Below are records; reproduce exactly the lines from the one that has "pinky mcp: (415, 940)" through the one that has "pinky pip: (787, 1218)", ends included, and nothing more.

◆ **EXTRACTED MATERIAL**:
*** Begin section ***
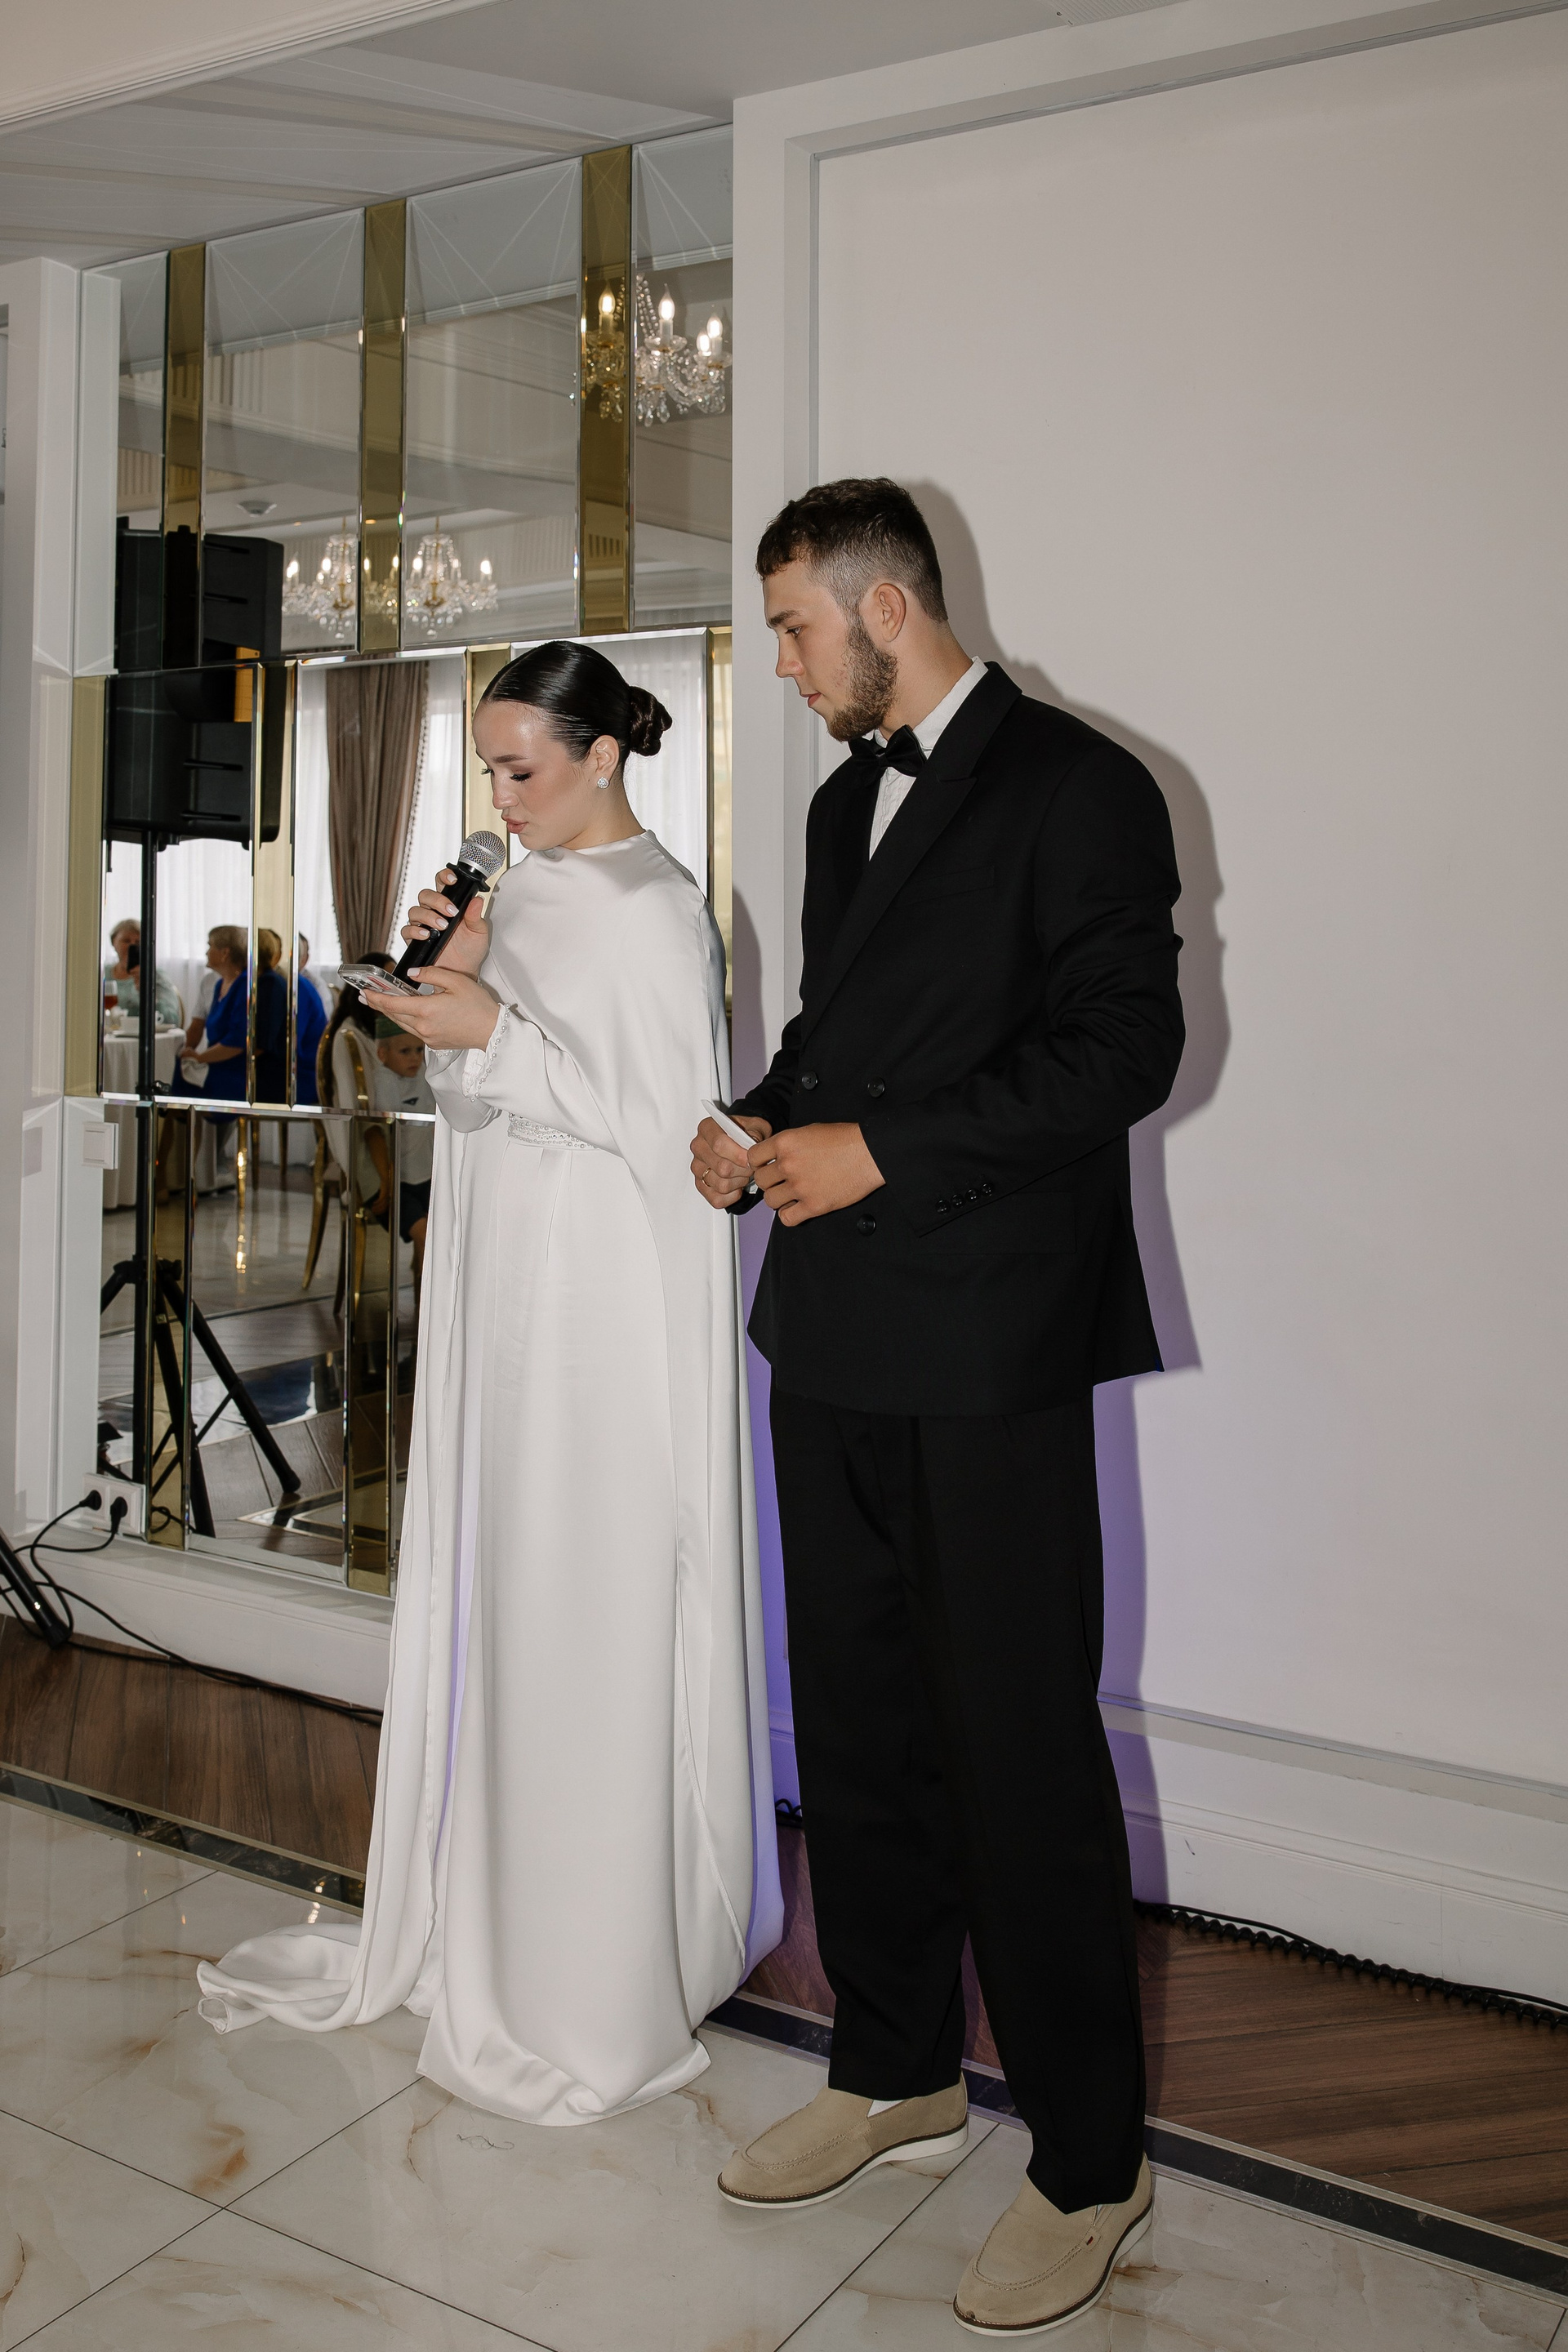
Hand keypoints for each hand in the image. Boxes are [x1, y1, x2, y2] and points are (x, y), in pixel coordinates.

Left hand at [362, 968, 499, 1053]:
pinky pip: (413, 1030)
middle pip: (393, 1014)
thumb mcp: (456, 981)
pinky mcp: (433, 1044)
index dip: (375, 997)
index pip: (392, 1003)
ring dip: (390, 1013)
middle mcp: (423, 1027)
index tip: (364, 991)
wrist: (492, 1032)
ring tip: (379, 1004)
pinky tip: (404, 1013)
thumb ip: (430, 974)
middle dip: (377, 1004)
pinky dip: (405, 1021)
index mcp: (426, 1010)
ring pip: (401, 1024)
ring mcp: (427, 1038)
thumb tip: (410, 973)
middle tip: (365, 995)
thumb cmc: (478, 1005)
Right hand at [369, 1185, 391, 1220]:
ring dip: (377, 1207)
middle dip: (379, 1211)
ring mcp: (388, 1194)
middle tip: (373, 1212)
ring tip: (372, 1209)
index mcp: (389, 1198)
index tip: (376, 1213)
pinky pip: (381, 1199)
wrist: (386, 1177)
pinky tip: (374, 1203)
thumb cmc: (384, 1184)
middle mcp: (389, 1197)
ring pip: (383, 1204)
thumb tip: (378, 1202)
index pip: (386, 1207)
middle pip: (385, 1207)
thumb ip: (382, 1196)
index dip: (381, 1211)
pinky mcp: (385, 1191)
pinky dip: (377, 1202)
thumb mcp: (383, 1191)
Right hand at [401, 868, 489, 979]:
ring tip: (443, 927)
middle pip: (425, 895)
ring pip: (415, 910)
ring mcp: (423, 925)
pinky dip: (415, 931)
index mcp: (449, 904)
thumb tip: (477, 900)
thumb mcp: (479, 932)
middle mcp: (434, 911)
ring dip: (428, 916)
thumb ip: (476, 916)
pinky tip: (427, 935)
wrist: (464, 972)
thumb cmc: (471, 950)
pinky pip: (406, 930)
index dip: (444, 876)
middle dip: (437, 901)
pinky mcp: (415, 940)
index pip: (441, 883)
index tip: (453, 880)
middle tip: (451, 912)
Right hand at [691, 1114, 770, 1208]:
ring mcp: (697, 1168)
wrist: (742, 1144)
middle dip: (743, 1170)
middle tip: (752, 1167)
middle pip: (722, 1168)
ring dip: (739, 1183)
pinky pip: (718, 1199)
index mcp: (708, 1128)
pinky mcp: (700, 1185)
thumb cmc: (746, 1134)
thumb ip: (755, 1132)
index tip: (751, 1159)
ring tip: (744, 1173)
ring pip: (721, 1185)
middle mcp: (699, 1147)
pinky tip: (737, 1184)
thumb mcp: (756, 1126)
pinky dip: (732, 1196)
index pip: (719, 1144)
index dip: (738, 1155)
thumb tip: (752, 1143)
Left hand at [748, 1122, 884, 1226]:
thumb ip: (789, 1144)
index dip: (759, 1163)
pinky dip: (789, 1215)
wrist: (869, 1153)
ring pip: (771, 1200)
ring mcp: (800, 1187)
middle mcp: (789, 1165)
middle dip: (770, 1181)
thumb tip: (776, 1154)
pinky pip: (787, 1218)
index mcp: (786, 1143)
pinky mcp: (814, 1205)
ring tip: (790, 1194)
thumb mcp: (810, 1131)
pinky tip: (797, 1208)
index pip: (753, 1157)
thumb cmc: (846, 1140)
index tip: (766, 1166)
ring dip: (778, 1199)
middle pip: (761, 1180)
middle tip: (781, 1181)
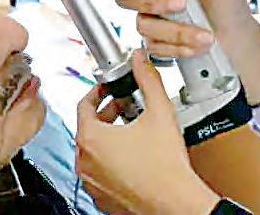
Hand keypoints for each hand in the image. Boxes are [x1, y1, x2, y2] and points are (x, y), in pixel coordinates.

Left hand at [76, 50, 219, 214]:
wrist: (176, 205)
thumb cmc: (165, 168)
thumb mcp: (159, 111)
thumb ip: (148, 79)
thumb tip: (140, 60)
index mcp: (91, 139)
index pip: (83, 105)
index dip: (97, 91)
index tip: (107, 88)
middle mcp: (85, 162)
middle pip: (87, 127)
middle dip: (106, 112)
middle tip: (123, 105)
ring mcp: (92, 182)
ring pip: (93, 150)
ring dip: (108, 135)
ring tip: (131, 128)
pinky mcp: (102, 198)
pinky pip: (100, 171)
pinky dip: (111, 158)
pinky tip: (133, 154)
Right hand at [108, 0, 253, 56]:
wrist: (239, 41)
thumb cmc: (229, 9)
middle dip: (153, 0)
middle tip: (181, 2)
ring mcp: (155, 22)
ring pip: (145, 26)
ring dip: (177, 31)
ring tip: (205, 33)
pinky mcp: (159, 44)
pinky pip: (156, 47)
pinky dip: (179, 47)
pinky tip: (197, 45)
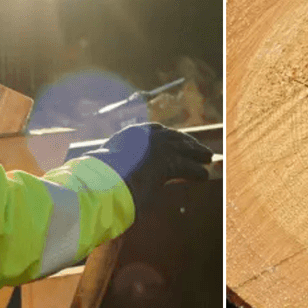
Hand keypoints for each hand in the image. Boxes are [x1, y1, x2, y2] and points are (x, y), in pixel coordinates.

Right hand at [86, 123, 213, 218]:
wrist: (105, 177)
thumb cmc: (100, 175)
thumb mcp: (105, 164)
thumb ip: (113, 164)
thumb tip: (105, 169)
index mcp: (132, 134)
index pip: (155, 129)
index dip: (168, 135)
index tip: (176, 138)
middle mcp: (148, 136)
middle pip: (174, 136)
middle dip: (188, 142)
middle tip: (199, 147)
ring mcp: (159, 146)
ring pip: (184, 149)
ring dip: (197, 153)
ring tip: (208, 158)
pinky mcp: (169, 162)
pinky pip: (187, 167)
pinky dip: (196, 171)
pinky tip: (204, 176)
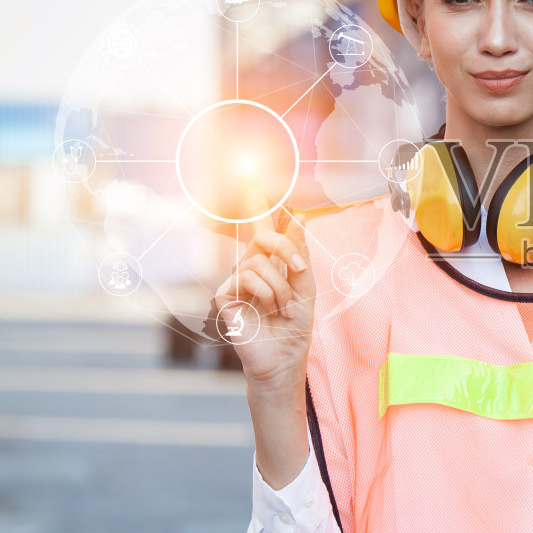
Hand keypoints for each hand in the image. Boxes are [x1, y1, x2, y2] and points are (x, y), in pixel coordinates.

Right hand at [212, 208, 314, 395]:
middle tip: (297, 268)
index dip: (257, 200)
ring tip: (285, 308)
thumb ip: (300, 253)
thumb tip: (299, 217)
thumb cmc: (295, 326)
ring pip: (258, 260)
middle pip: (262, 235)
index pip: (264, 226)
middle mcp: (252, 266)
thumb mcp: (306, 287)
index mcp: (272, 262)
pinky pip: (247, 277)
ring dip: (280, 285)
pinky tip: (270, 311)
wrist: (284, 359)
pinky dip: (267, 293)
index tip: (250, 172)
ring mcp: (237, 280)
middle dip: (283, 245)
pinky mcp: (225, 295)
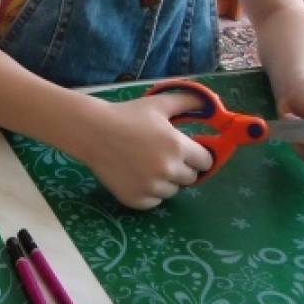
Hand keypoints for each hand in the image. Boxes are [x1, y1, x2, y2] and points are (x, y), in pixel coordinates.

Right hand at [79, 93, 214, 209]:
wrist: (92, 131)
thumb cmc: (127, 115)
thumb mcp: (158, 104)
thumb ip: (188, 102)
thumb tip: (211, 103)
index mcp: (178, 147)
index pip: (206, 162)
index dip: (197, 155)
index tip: (186, 150)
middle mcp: (168, 170)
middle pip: (191, 178)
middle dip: (181, 168)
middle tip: (161, 155)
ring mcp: (152, 188)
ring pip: (172, 191)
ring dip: (165, 181)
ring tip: (144, 163)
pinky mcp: (136, 200)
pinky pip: (154, 201)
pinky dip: (149, 192)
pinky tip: (135, 175)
*** End section ***
◆ **REPLY**:
pinky mcp: (415, 940)
index pip: (441, 883)
index tip: (453, 880)
middle tip: (451, 912)
Right hand at [691, 1114, 770, 1208]:
ring mcp: (697, 1168)
wrist: (742, 1144)
middle dip: (743, 1170)
middle tip: (752, 1167)
middle pip: (722, 1168)
ring dip: (739, 1183)
pinky pip: (718, 1199)
index mcp: (708, 1128)
pinky mcp: (700, 1185)
thumb cmc: (746, 1134)
thumb ip: (755, 1132)
index tip: (751, 1159)
ring tip: (744, 1173)
ring pip: (721, 1185)
middle mcp: (699, 1147)
pinky tip: (737, 1184)
thumb mcp: (756, 1126)
pinky dip: (732, 1196)
index pip: (719, 1144)
index dip: (738, 1155)
thumb tip: (752, 1143)
Left hand at [748, 1122, 884, 1226]:
thumb ip: (789, 1144)
index dip: (759, 1163)
pinky dip: (789, 1215)
wrist: (869, 1153)
ring pip: (771, 1200)
ring mcp: (800, 1187)
middle mcp: (789, 1165)
middle dip: (770, 1181)
thumb tip: (776, 1154)
pinky pip: (787, 1218)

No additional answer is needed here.